青色硬化症、伝導性難聴、象牙質形成不全症、低身長の評価時に、小児期の起立耐性失調を評価することがある。 青色硬化症は起立耐性失調I型のすべての子供にみら れ、時に劇的である。 起立耐性失調Ⅰ型の家系の約20%にDIがみられ る。 起立耐性失調IV型の乳幼児には薄い青色強膜があ り、通常DIがみられるが、軽度である場合もある。 起立耐性失調IV型の約3分の1は小児期の身長が 3分の1以下であるため、低身長で識別されることもあ る(表4)。

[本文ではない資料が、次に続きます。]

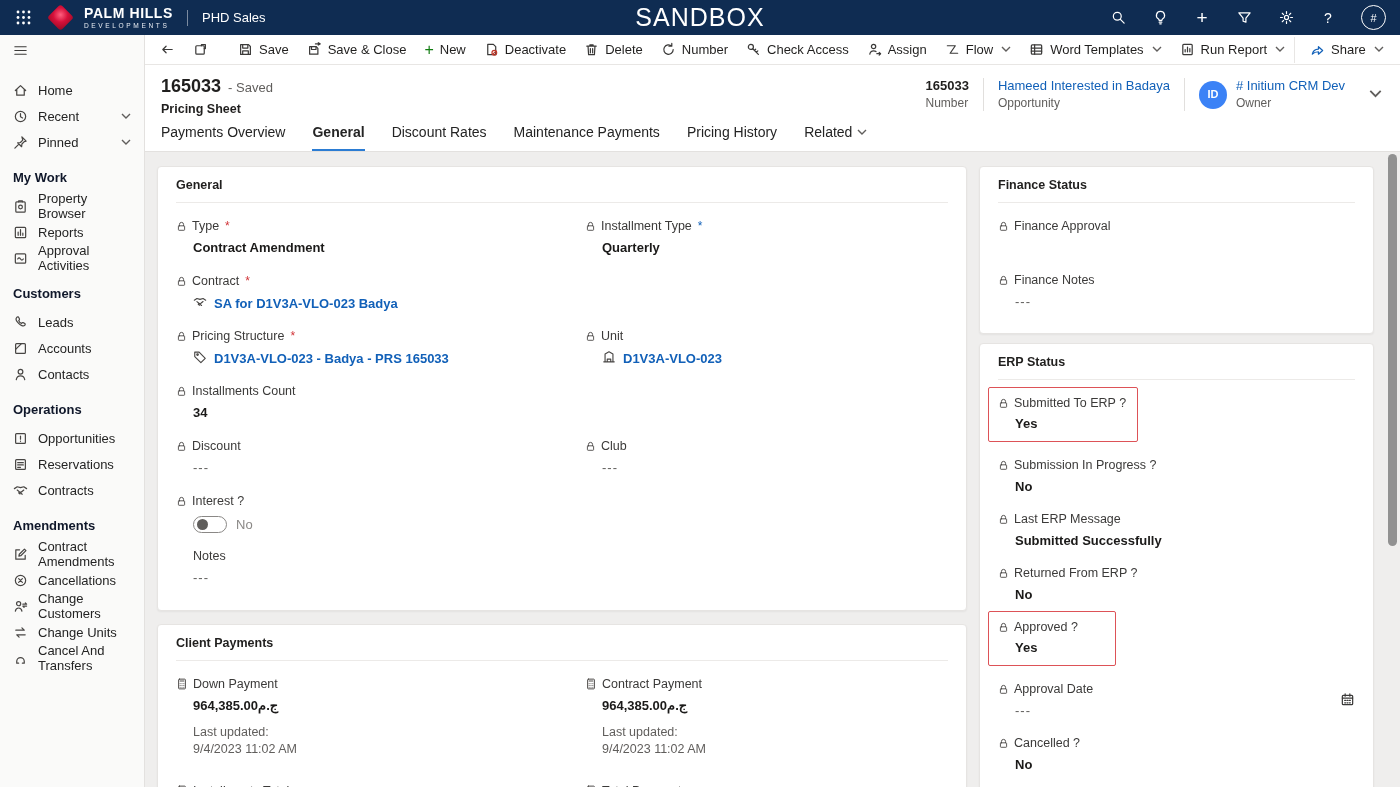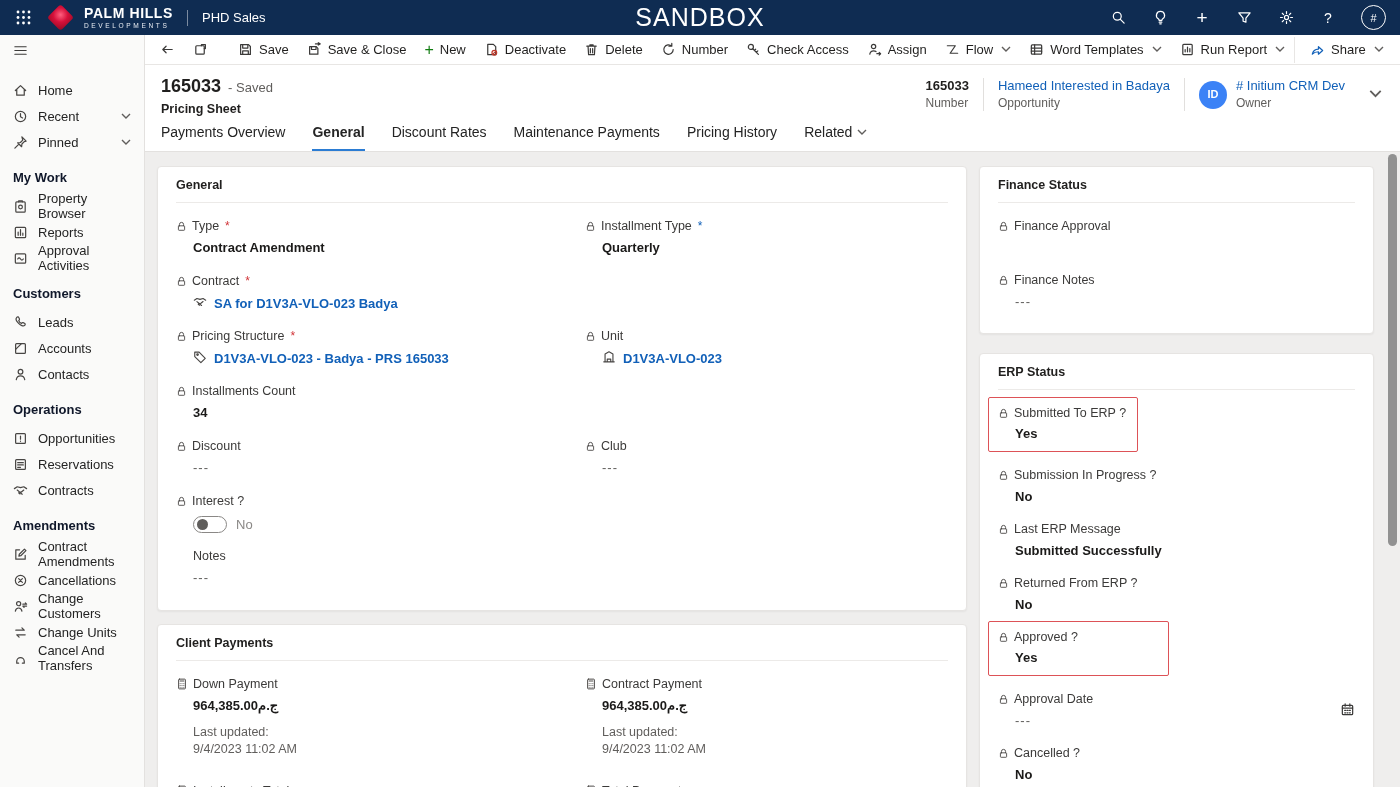--- a/index.html
+++ b/index.html
@@ -88,7 +88,7 @@
   .content { flex:1; background:#efeeed; display:flex; gap:12px;
     padding:14px 26px 0 12px; position:relative; overflow:hidden; }
   .col-left { width:810px; flex:none; display:flex; flex-direction:column; gap:13px; }
-  .col-right { flex:1; display:flex; flex-direction:column; gap:19px; min-width:0; }
+  .col-right { flex:1; display:flex; flex-direction:column; gap:9px; min-width:0; }
   .card { background:#fff; border:1px solid #e6e4e2; border-radius:4px;
     box-shadow:0 1px 2px rgba(0,0,0,.05); padding:11px 18px 6px; }
   .card-title { font-size:12.5px; font-weight:bold; padding-bottom:10px;

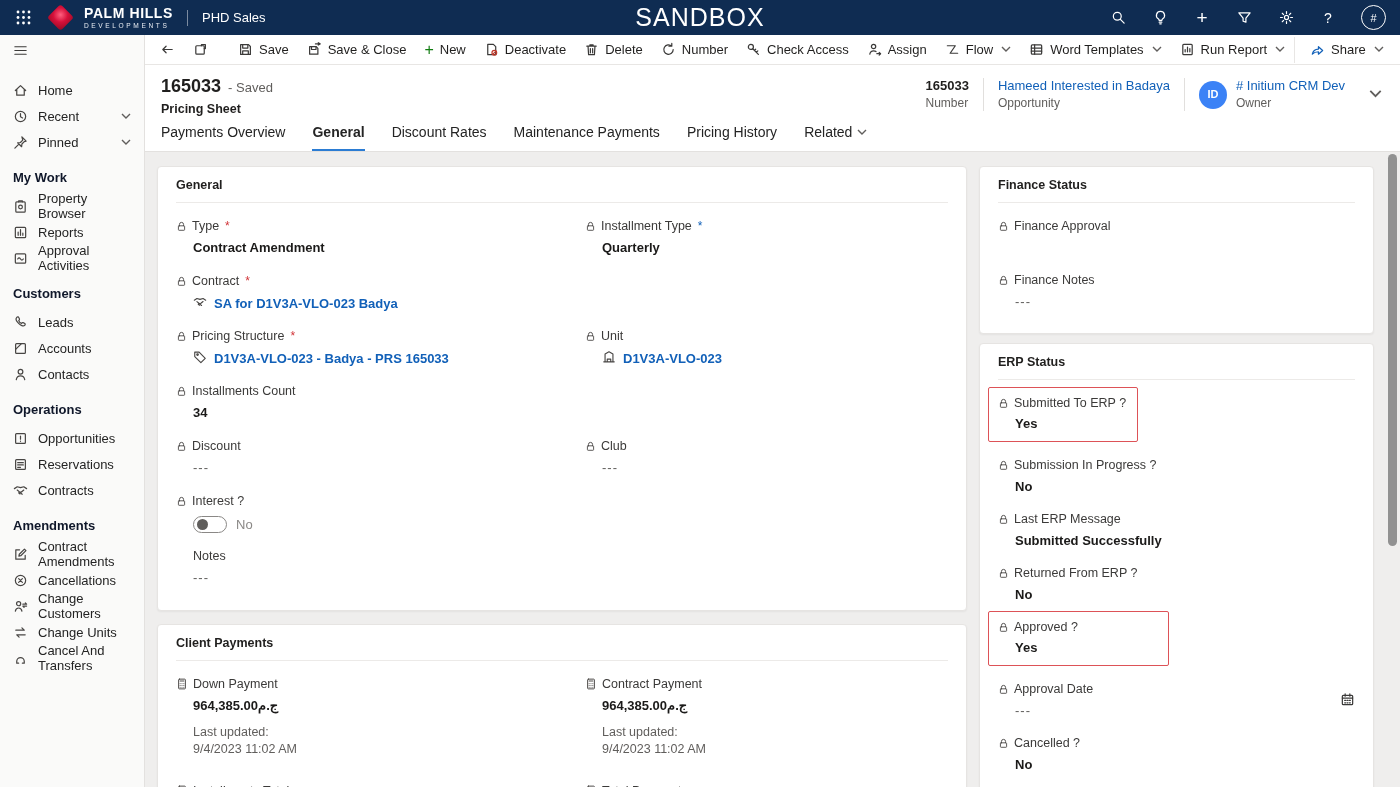--- a/index.html
+++ b/index.html
@@ -841,7 +841,7 @@
           </div>
 
           <div class="erp-field">
-            <div class="hl" style="width:181px">
+            <div class="hl" style="width:128px">
               <div class="flabel">
                   <span class="lk">
                     <svg class="ic" style="width:11px;height:11px" viewBox="0 0 16 16">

9

表4 小児期の骨折の臨床像と遺伝的鑑別診断

「原因不明の骨折」をした乳幼児

生後1年間、説明がつかない骨折や骨折の種類と一致しない損傷メカニズムがあると、事故ではない損傷(NAI)の懸念が出てきます。 NAIは乳幼児期の骨折の主な原因であるため、このような状況では児童虐待の評価が必要である(http://nccanch.acf.hhs.gov/)。 骨がもろいという生物学的根拠が疑われ、臨床検 査が決定的でない場合、起立耐性失調と一部の代謝性骨 障害に関する臨床検査が一般に適切である。

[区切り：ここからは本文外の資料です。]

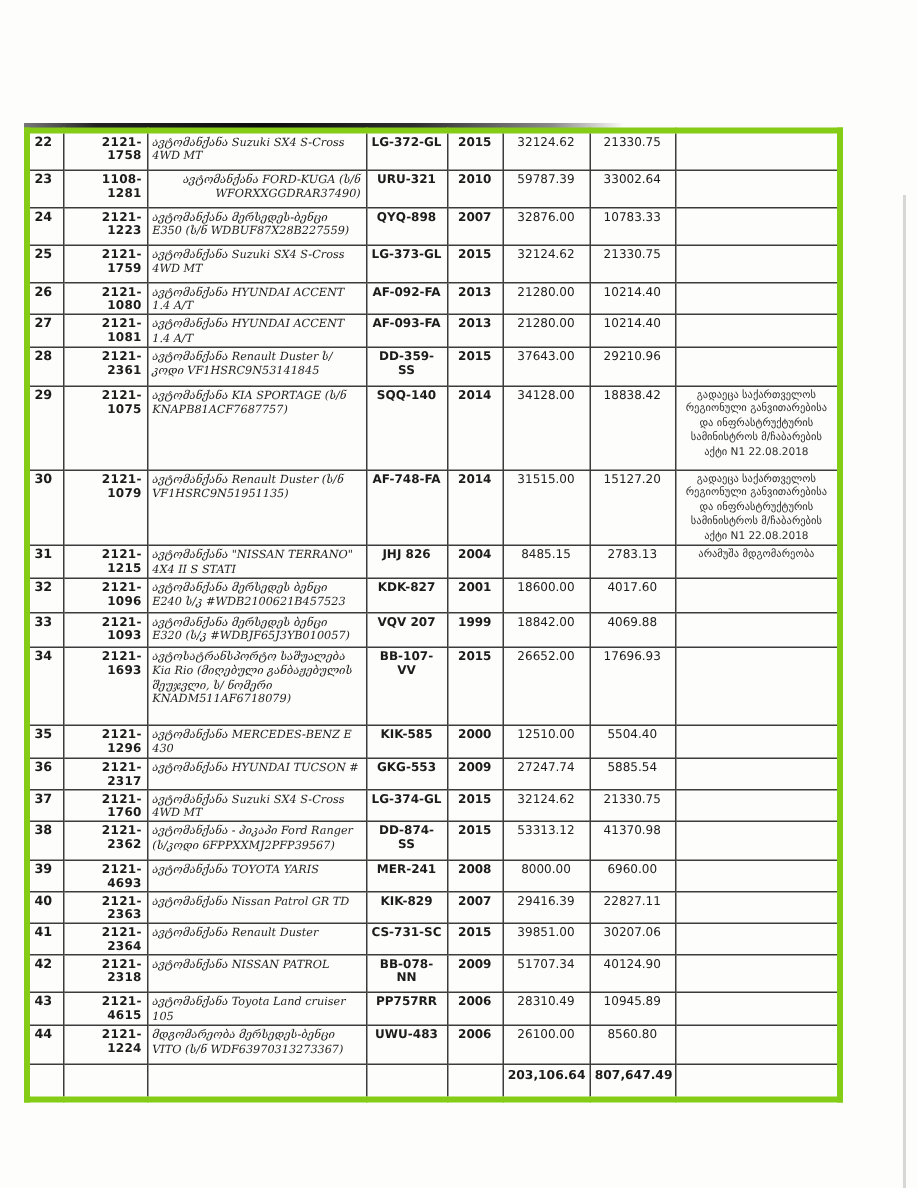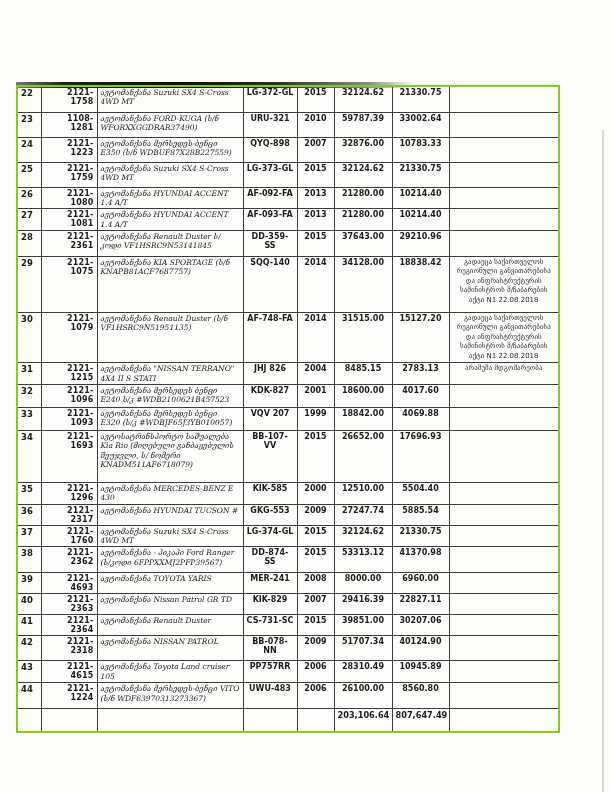--- a/index.html
+++ b/index.html
@@ -33,7 +33,7 @@
     vertical-align:top;
     overflow:hidden;
   }
-  table.inv{border:2px solid #84cc16;}
+  table.inv{border:4px solid #84cc16;}
   td.c-num{
     vertical-align:bottom;
     font-family:"DejaVu Sans",sans-serif;

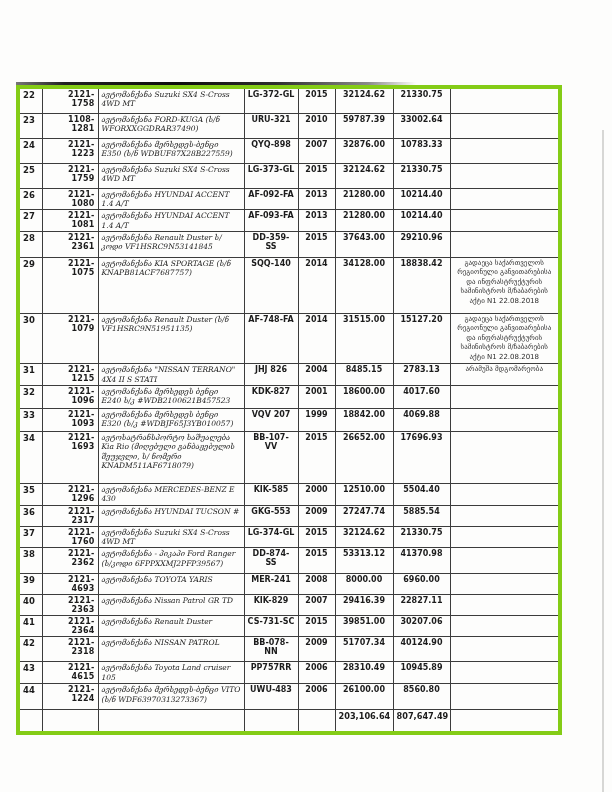--- a/index.html
+++ b/index.html
@@ -58,7 +58,7 @@
   td.c-val1,td.c-val2{
     text-align:center;vertical-align:middle;
     font-family:"DejaVu Sans",sans-serif;
-    font-size:8px;font-weight:700;
+    font-size:8px;font-weight:400;
   }
   td.c-note{
     text-align:center;vertical-align:middle;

臨床検査において、起立耐性失調I型、IV型、V型、 VI型のように、原因不明の骨折をした乳児に起立耐性失調 の特徴がほとんどない場合、家族歴、病歴、身体検査だけ で診断を確定または除外することは、特に0~8か月齢の場合 には困難である。 例えば、青色強膜は生後12ヶ月以前の正常な乳児にお いて発生する。 しかし、適切な臨床評価により、起立耐性失調I型とIII型の 診断に疑問が生じることはほとんどない。 起立耐性失調IV型、V型、VI型の乳児は、強膜が正常で 長さも正常であるが、骨折のみを呈することがある。 10,11 生化学的またはDNA診断検査は、感度が100%では ないが、このようなまれな結果を防ぐための最善の方法 であると考えられる。

原因不明の骨折をした子どもに対する起立耐性失調 の同定について、コラーゲンスクリーニングの有用性と感度を 評価した最初の研究10 では、起立耐性失調に詳しい臨床医による 身体診察が、生化学的診断検査と同程度の感度で起立耐性失調 の子どもを特定できることが示唆された。 262人の起立耐性失調児と原因不明の骨折をした児 の細胞について最近行われた生化学検査のレビューで は、包括的な臨床評価で起立耐性失調と判定されなかった児 のうち、生化学検査でI型コラーゲン異常が検出された3人 の例が報告されている。 起立耐性失調と診断されなかった3人の児 童の臨床所見は、臨床検査で陽性と診断された児 童と臨床的に区別することができなかった。 11 したがって、起立耐性失調の臨床診断が明らかでなく、原因不明の 骨折だけがNAIである場合、検査は子供と家族に可能な限りの 安全策を提供する最良の方法である場合がある。